Shannon defined the entropy of a discrete time discrete alphabet random process {Xn}, which we denote by H(X) while deferring its definition, and made
rigorous the idea that the the entropy of a process is the amount of information in the process. He did this by proving a coding theorem showing that
if one wishes to code the given process into a sequence of binary symbols so
that a receiver viewing the binary sequence can reconstruct the original process
perfectly (or nearly so), then one needs at least H(X) binary symbols or bits
(converse theorem) and one can accomplish the task with very close to H(X)
bits (positive theorem). This coding theorem is known as the noiseless source
coding theorem.
The second notion of information used by Shannon was mutual information.

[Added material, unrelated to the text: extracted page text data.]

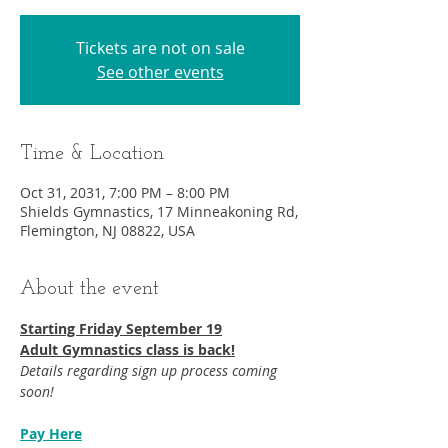
Tickets are not on sale
See other events
Time & Location
Oct 31, 2031, 7:00 PM – 8:00 PM
Shields Gymnastics, 17 Minneakoning Rd,
Flemington, NJ 08822, USA
About the event
Starting Friday September 19​
Adult Gymnastics class is back!
Details regarding sign up process coming 
soon!
Pay Here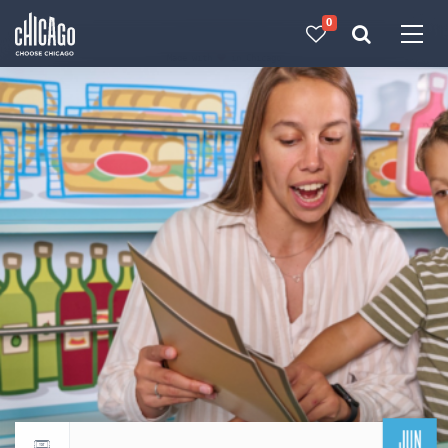
0
Made with 
 in Chicago
JUN
Return to events calendar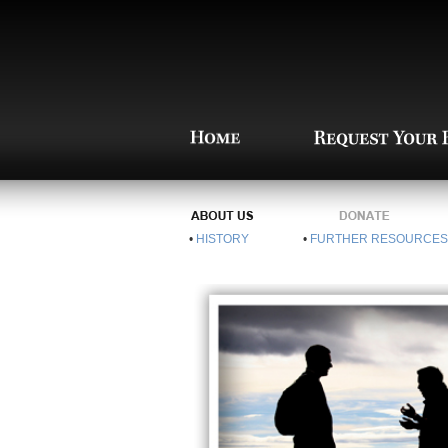
•
HISTORY
•
FURTHER RESOURCES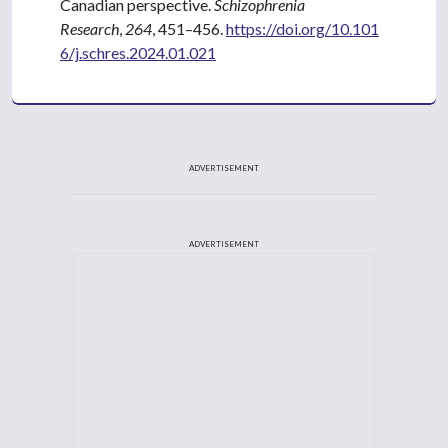
Canadian perspective.
Schizophrenia
Research
,
264
, 451–456.
https://doi.org/10.101
6/j.schres.2024.01.021
ADVERTISEMENT
ADVERTISEMENT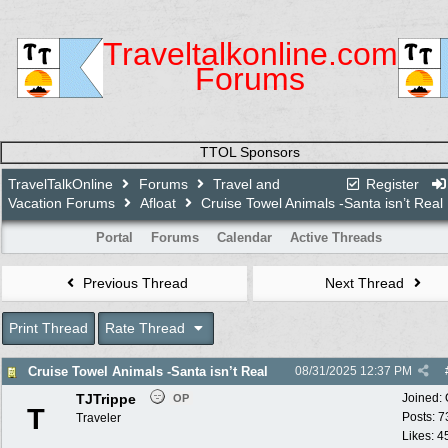
Traveltalkonline.com
Forums
TTOL Sponsors
TravelTalkOnline
Forums
Travel and
Register
Vacation Forums
Afloat
Cruise Towel Animals -Santa isn’t Real
Portal
Forums
Calendar
Active Threads
Previous Thread
Next Thread
Print Thread
Rate Thread
Cruise Towel Animals -Santa isn’t Real
08/31/2025
12:37 PM
TJTrippe
Joined:
OP
T
Posts: 7
Traveler
Likes: 4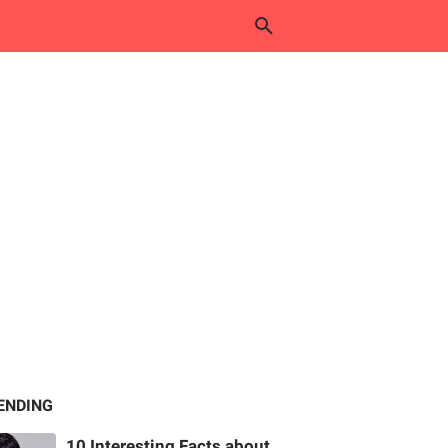
ENDING
10 Interesting Facts about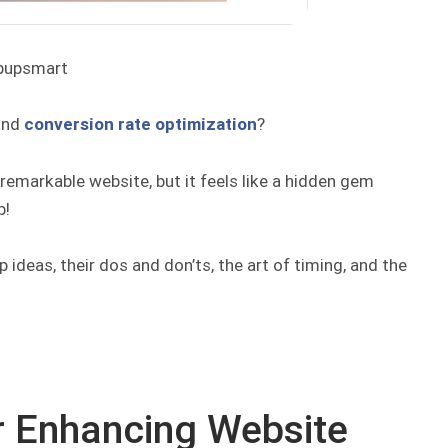
pupsmart
and
conversion rate optimization
?
a remarkable website, but it feels like a hidden gem
p!
 ideas, their dos and don’ts, the art of timing, and the
r Enhancing Website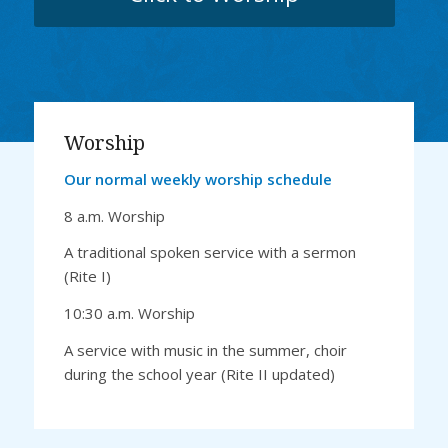
Worship
Our normal weekly worship schedule
8 a.m. Worship
A traditional spoken service with a sermon
(Rite I)
10:30 a.m. Worship
A service with music in the summer, choir
during the school year (Rite II updated)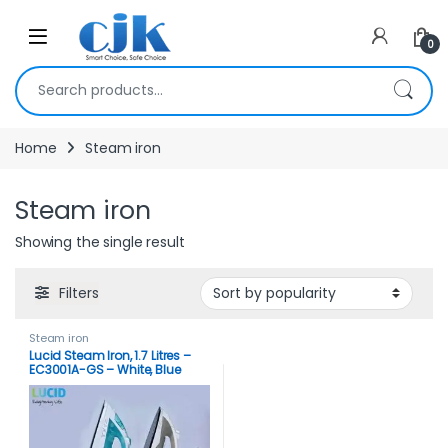
Skip to navigation
Skip to content
Open
0
Search for:
Home
Steam iron
Steam iron
Showing the single result
Filters
Steam iron
Lucid Steam Iron, 1.7 Litres –
EC3001A-GS – White, Blue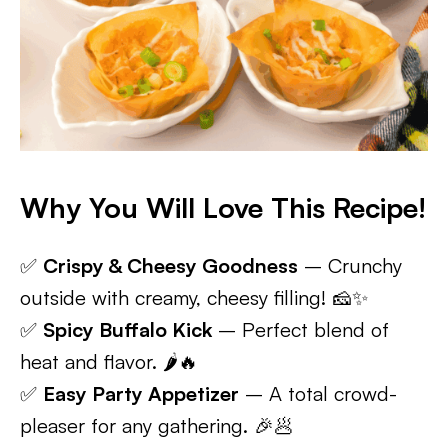
Why You Will Love This Recipe!
✅
Crispy & Cheesy Goodness
– Crunchy
outside with creamy, cheesy filling! 🧀✨
✅
Spicy Buffalo Kick
– Perfect blend of
heat and flavor. 🌶️🔥
✅
Easy Party Appetizer
– A total crowd-
pleaser for any gathering. 🎉🥟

Entropy is really a notion of self information–the information provided by a
random process about itself. Mutual information is a measure of the information
contained in one process about another process. While entropy is sufficient to
study the reproduction of a single process through a noiseless environment, more
often one has two or more distinct random processes, e.g., one random process
representing an information source and another representing the output of a
communication medium wherein the coded source has been corrupted by another
random process called noise. In such cases observations are made on one process
in order to make decisions on another. Suppose that {Xn, Yn} is a random
process with a discrete alphabet, that is, taking on values in a discrete set. The
coordinate random processes {Xn} and {Yn} might correspond, for example,
to the input and output of a communication system. Shannon introduced the
notion of the average mutual information between the two processes:
I(X, Y ) = H(X) + H(Y ) − H(X, Y ), (1)
the sum of the two self entropies minus the entropy of the pair. This proved to
be the relevant quantity in coding theorems involving more than one distinct
random process: the channel coding theorem describing reliable communication
through a noisy channel, and the general source coding theorem describing the
coding of a source for a user subject to a fidelity criterion. The first theorem
focuses on error detection and correction and the second on analog-to-digital
conversion and data compression. Special cases of both of these coding theorems
were given in Shannon’s original work.